I'm assuming board_copy = board is sufficient in making the copy; what do I write so that on the Tkinter window, after the function is performed, the board_copy is what appears?
The format of the config file is
rownum colnum
rownum colnum
So the config file I used if I wanted to get 8 in countNeighbors function (if it worked) for the first round would be:
0 0
0 1
0 2
1 0
1 2
2 0
2 1
2 2
I'm assuming board_copy = board is sufficient in making the copy;
No, board_copy = board is not sufficient.

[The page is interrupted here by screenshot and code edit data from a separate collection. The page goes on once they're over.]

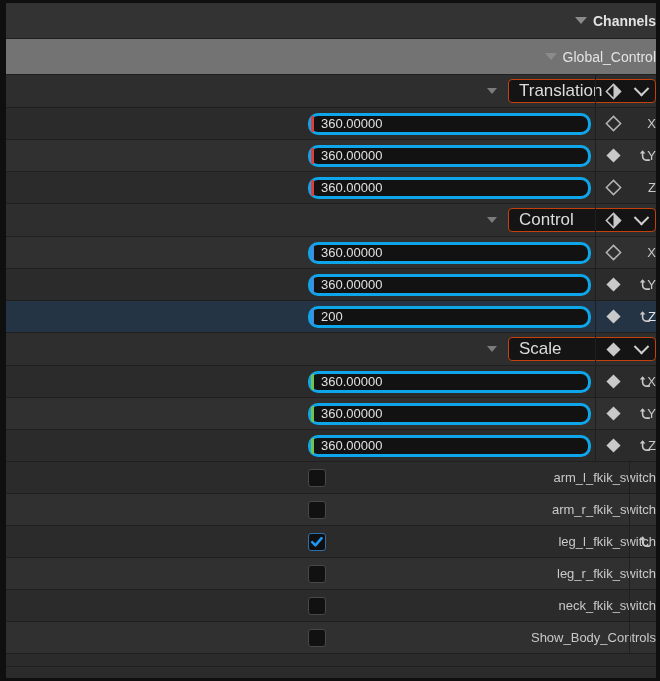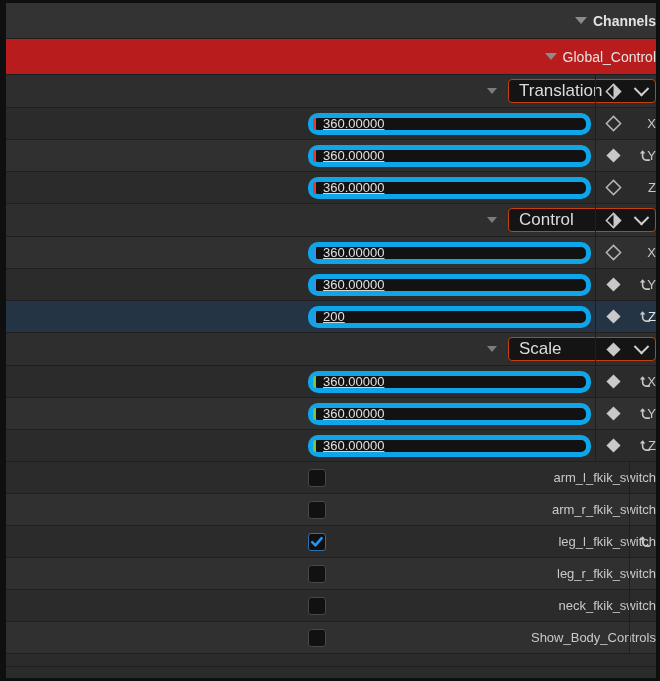--- a/index.html
+++ b/index.html
@@ -40,21 +40,21 @@
     background: #2b2b2b;
     justify-content: flex-end;
   }
   .row.alt { background: #303030; }
   .row.selected { background: #253444; }
   .row.selected .label { color: #e6e6e6; }
 
   
   .section {
     height: 36px;
-    background: #b91c1c;
+    background: #737373;
     border-bottom: 1px solid #1f1f1f;
     padding-left: 8px;
   }
   .section.top { background: #333333; height: 36px; }
   .section-title {
     font-size: 14px;
     color: #e3e3e3;
     margin-left: 6px;
   }
   .section-title.bold { font-weight: bold; }
@@ -110,25 +110,24 @@
     position: absolute;
     left: 302px;
     width: 283px;
     height: 22px;
   }
   .field {
     position: relative;
     width: 100%; height: 100%;
     box-sizing: border-box;
     background: #121212;
-    border: 5px solid #0ea5e9;
+    border: 3px solid #0ea5e9;
     border-radius: 10px;
     display: flex;
     align-items: center;
-    text-decoration: underline;
   }
   .accent {
     position: absolute;
     left: 0; top: 0;
     width: 3px; height: 100%;
     border-radius: 2px 0 0 2px;
   }
   .value {
     font-size: 13px;
     color: #e0e0e0;

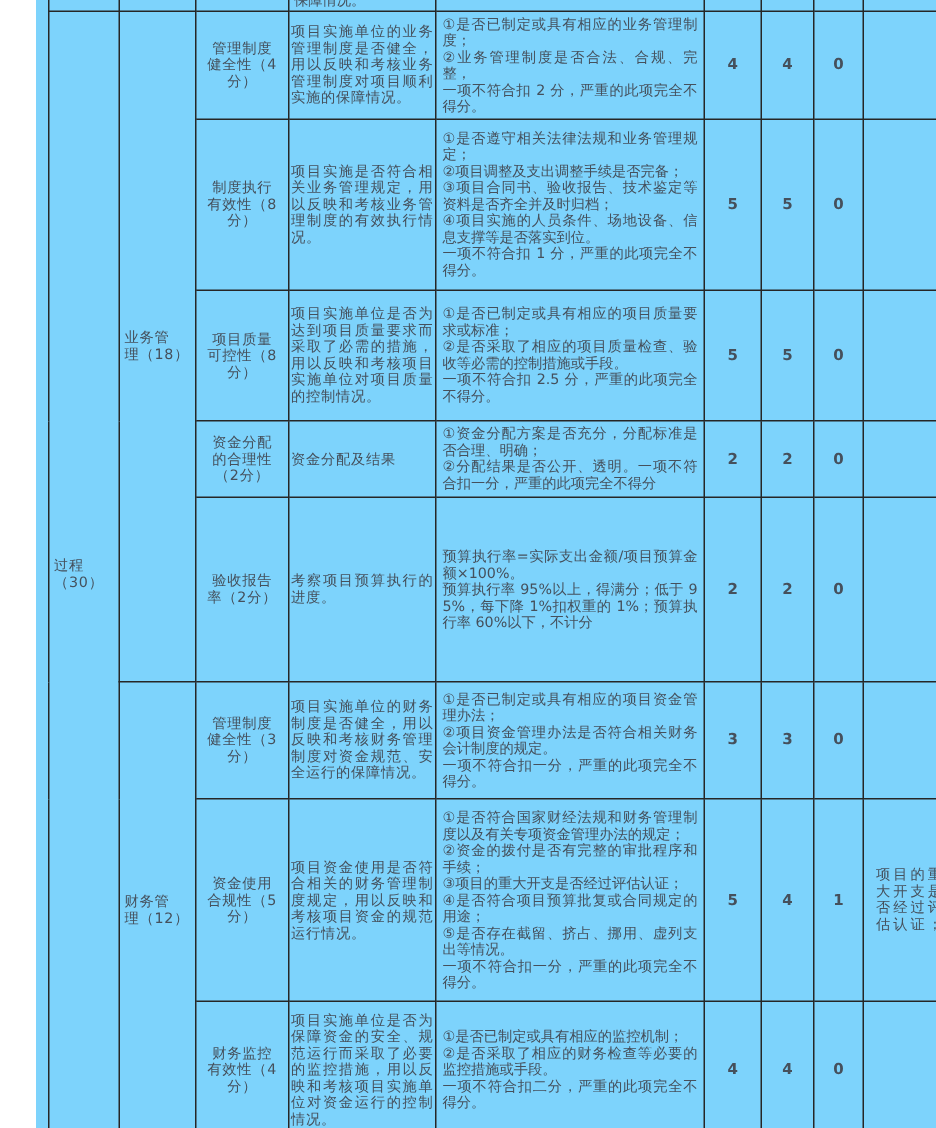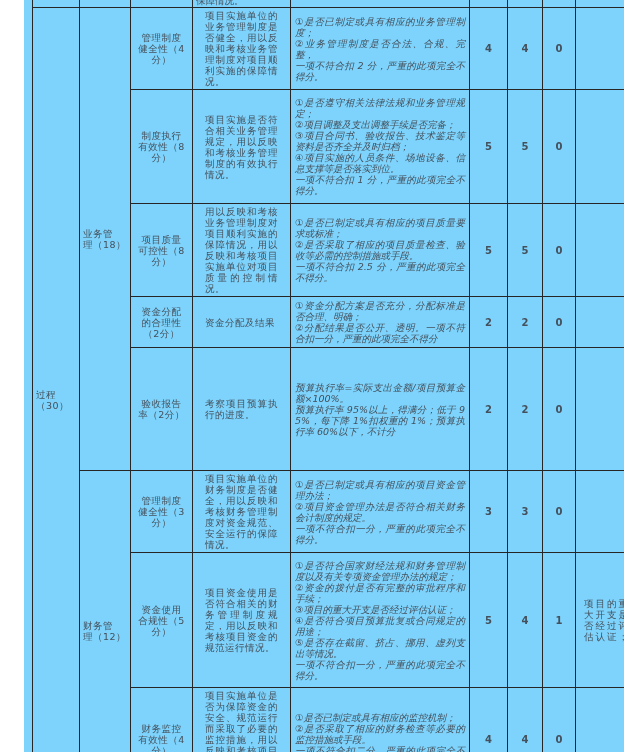--- a/index.html
+++ b/index.html
@@ -17,22 +17,22 @@
     padding:1px 3px;
     font-size:9.5px;line-height:11px;
     overflow:hidden;
     word-break:break-all;
   }
   tr.r0 td{border-top:none;height:7px;padding:0 3px;vertical-align:bottom;}
   .frag{display:block;height:7px;overflow:hidden;}
   .frag span{display:block;transform:translateY(-5px);}
   .lvl{text-align:left;white-space:pre-line;letter-spacing:.5px;}
   .ind{text-align:center;white-space:pre-line;letter-spacing:.5px;}
-  .desc{text-align:justify;text-justify:inter-character;padding:2px 12px;letter-spacing:.5px;}
-  .crit{text-align:justify;text-justify:inter-character;white-space:pre-line;padding:2px 4px;font-style:italic;}
+  .desc{text-align:justify;text-justify:inter-character;padding:2px 1px;letter-spacing:.5px;}
+  .crit{text-align:justify;text-justify:inter-character;white-space:pre-line;padding:2px 4px;}
   .num{text-align:center;font-weight:bold;font-size:10px;}
   .note{text-align:center;white-space:pre-line;letter-spacing:2px;padding:14px 2px;}
   .h1{height:69px}.h2{height:111px}.h3{height:84px}.h4{height:48px}
   .h5{height:120px}.h6{height:75px}.h7{height:132px}.h8{height:88px}
   .edge-arc{
     position:absolute;left:618px;top:231px;width:12px;height:32px;
     border:1.5px solid #8e8e8e;border-radius:7px;background:transparent;
   }
 </style>
 </head>
@@ -100,21 +100,21 @@
         <td class="num">5</td>
         <td class="num">5</td>
         <td class="num">0</td>
         <td class="note"></td>
       </tr>
 
       <tr>
         <td class="ind h3">项目质量
 可控性（8
 分）</td>
-        <td class="desc">用以反映和考核业务管理制度对项目顺利实施的保障情况，用以反映和考核项目实施单位对项目质量的控制情况。</td>
+        <td class="desc">项目实施单位是否为达到项目质量要求而采取了必需的措施，用以反映和考核项目实施单位对项目质量的控制情况。</td>
         <td class="crit">①是否已制定或具有相应的项目质量要求或标准；
 ②是否采取了相应的项目质量检查、验收等必需的控制措施或手段。
 一项不符合扣 2.5 分，严重的此项完全不得分。</td>
         <td class="num">5</td>
         <td class="num">5</td>
         <td class="num">0</td>
         <td class="note"></td>
       </tr>
 
       <tr>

This will just bind the name board_copy to the exact same list of list as board, i.e. everything you change in board_copy is also changed in board.
Instead, you could use the deepcopy function from the copy module:
import copy
board_copy = copy.deepcopy(board)
Or use a list-comprehension to create a deep copy of the nested list:
board_copy = [[x for x in row] for row in board]
The use of board = board_copy at the end of the method is okay, since here you just want to bind the new board to board. Note, however, that you will also need to add global board at the top of the method to access the globally defined board.
Also, note that you define both a function board (def board(...): and a global variable board (board = [...]). The latter will shadow the first, i.e. you will not be able to use the board function. You should rename the function to e.g. def draw_board(...).
There might be more problems with your code, but I can not execute it sinceit seems to be incomplete (where is start called?) and I do not know the content of 'filename'.